| Trecho selecionado |
......

Na manhã de quinta-feira, 22, o presidente dos Estados Unidos, Donald Trump, lançou oficialmente o seu Conselho de Paz no Fórum Econômico de Davos, na Suíça. Segundo Trump, o conselho tem como missão pacificar e reconstruir Gaza, e ele afirmou que “todo mundo quer fazer parte do Conselho de Paz”.
No entanto, a adesão de países convidados, incluindo o Brasil, ainda é incerta. Nações como Noruega, Suécia, França, Eslovênia e Reino Unido já informaram que não participarão do grupo. Trump mencionou que, até o momento, 59 países demonstraram interesse, mas apenas 22 nações se comprometeram oficialmente.
Os países que confirmaram participação no conselho incluem Arábia Saudita, Argentina, Armênia, Azerbaijão, Bahrein, Belarus, Catar, Cazaquistão, Egito, Emirados Árabes Unidos, Hungria, Indonésia, Israel, Jordânia, Kosovo, Kuwait, Marrocos, Paraguai, Turquia, Uzbequistão e Vietnã.

......

| Dados de origem |
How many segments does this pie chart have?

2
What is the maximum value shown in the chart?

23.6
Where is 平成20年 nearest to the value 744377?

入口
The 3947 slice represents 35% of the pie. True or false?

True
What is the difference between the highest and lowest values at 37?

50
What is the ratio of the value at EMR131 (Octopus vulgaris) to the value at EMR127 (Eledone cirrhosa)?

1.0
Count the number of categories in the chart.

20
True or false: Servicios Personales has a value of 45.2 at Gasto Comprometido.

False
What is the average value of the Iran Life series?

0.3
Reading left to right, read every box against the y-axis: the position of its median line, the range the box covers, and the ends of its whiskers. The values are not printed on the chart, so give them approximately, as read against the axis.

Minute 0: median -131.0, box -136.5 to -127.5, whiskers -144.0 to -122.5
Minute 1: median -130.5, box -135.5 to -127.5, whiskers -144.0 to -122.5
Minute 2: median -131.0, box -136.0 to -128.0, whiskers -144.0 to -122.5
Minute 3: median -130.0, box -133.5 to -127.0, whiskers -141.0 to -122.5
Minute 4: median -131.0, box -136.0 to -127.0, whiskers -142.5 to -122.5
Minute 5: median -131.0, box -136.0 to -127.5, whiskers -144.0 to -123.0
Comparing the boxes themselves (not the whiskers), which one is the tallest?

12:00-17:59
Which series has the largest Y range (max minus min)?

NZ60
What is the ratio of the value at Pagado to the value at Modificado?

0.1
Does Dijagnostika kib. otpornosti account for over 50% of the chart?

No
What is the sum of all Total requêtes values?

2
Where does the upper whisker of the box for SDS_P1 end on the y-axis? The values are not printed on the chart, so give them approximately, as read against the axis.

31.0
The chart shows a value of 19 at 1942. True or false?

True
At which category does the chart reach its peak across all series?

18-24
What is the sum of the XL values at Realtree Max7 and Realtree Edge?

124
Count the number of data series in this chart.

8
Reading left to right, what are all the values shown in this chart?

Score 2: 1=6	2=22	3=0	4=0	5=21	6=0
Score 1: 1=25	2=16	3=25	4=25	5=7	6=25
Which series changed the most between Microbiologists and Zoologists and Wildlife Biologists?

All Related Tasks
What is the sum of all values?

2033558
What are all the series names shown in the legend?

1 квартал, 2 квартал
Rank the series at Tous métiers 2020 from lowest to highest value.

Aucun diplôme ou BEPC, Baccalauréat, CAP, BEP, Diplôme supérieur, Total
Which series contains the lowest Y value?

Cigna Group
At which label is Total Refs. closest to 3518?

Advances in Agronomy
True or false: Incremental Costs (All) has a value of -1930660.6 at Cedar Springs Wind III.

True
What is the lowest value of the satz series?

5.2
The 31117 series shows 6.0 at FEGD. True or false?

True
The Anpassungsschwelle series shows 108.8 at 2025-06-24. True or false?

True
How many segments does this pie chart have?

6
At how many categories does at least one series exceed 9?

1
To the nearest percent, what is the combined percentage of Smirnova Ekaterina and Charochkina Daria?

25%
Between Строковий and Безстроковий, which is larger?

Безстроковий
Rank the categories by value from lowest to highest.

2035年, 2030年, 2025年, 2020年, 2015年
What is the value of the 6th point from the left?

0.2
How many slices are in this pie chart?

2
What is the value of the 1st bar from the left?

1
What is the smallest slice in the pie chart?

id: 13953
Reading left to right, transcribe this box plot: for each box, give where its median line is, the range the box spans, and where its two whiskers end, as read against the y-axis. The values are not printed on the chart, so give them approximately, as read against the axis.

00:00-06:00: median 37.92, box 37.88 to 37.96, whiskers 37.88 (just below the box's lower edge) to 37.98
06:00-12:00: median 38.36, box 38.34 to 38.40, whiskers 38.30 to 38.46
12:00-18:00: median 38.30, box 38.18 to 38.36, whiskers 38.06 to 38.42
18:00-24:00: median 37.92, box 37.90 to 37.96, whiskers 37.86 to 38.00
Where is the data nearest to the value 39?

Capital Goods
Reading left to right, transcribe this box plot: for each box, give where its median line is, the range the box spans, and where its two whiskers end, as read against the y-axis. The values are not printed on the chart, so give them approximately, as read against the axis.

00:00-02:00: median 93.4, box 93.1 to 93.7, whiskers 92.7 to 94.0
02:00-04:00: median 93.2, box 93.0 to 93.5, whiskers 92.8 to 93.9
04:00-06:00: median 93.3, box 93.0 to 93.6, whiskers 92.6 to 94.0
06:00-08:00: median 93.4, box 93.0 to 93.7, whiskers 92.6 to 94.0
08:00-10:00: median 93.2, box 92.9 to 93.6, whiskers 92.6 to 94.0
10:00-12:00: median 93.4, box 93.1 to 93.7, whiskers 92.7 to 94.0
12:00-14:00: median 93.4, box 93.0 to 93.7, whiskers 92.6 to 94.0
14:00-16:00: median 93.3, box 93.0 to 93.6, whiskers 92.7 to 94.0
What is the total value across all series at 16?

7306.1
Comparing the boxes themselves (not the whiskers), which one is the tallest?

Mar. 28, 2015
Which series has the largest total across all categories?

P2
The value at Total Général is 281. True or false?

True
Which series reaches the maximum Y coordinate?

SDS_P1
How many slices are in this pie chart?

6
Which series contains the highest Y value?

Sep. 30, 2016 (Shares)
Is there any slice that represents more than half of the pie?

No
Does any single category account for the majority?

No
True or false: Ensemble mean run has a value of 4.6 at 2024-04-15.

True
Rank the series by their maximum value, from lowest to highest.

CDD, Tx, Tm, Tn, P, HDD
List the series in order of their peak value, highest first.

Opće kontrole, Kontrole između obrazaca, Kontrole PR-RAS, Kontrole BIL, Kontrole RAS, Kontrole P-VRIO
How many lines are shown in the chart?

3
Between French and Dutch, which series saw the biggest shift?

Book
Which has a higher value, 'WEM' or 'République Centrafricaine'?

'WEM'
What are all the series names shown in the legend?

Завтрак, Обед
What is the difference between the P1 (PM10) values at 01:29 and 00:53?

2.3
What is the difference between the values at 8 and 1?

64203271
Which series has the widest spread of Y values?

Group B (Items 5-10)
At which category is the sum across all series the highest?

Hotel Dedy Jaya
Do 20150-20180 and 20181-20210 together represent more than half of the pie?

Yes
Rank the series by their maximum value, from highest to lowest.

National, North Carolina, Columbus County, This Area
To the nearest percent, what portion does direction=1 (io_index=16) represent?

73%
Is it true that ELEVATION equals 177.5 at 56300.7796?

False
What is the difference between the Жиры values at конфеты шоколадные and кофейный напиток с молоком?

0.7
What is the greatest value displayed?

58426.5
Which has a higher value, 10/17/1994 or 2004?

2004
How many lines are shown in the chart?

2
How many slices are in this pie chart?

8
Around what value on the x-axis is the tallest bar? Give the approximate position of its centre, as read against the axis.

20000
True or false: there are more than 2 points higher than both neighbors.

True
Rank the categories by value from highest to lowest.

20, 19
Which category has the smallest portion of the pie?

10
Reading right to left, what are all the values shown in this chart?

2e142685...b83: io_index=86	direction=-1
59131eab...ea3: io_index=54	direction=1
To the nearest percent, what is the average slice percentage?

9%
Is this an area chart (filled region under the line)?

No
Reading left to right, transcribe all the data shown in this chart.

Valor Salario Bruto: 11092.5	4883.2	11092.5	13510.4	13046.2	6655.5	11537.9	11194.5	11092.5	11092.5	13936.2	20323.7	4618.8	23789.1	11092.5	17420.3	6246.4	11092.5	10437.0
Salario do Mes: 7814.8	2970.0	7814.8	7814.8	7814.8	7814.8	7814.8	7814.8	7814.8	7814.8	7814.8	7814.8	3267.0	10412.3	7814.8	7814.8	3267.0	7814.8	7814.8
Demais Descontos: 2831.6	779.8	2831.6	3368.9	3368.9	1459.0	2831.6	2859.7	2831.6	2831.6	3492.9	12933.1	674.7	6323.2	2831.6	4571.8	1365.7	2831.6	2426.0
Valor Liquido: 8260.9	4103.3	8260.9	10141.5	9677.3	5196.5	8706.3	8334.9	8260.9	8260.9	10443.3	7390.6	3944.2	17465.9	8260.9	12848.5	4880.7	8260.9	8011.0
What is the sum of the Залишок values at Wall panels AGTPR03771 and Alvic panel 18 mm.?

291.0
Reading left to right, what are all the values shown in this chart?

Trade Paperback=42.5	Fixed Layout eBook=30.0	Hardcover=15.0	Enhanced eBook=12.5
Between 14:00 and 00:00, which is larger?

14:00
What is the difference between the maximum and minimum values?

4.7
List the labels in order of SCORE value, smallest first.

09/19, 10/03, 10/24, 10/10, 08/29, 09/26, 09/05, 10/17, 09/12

......

Indique se cada afirmação está de acordo com o trecho selecionado sobre o Conselho de Paz, respondendo sim ou não e citando literalmente as palavras do texto que decidem a questão: (a) o Conselho de Paz foi lançado oficialmente em Davos, na Suíça; (b) o Reino Unido confirmou participação no conselho; (c) a Argentina está entre os países que confirmaram participação.

(a) Sim: “lançou oficialmente o seu Conselho de Paz no Fórum Econômico de Davos, na Suíça”.
(b) Não: “Nações como Noruega, Suécia, França, Eslovênia e Reino Unido já informaram que não participarão do grupo”.
(c) Sim: “Os países que confirmaram participação no conselho incluem Arábia Saudita, Argentina”.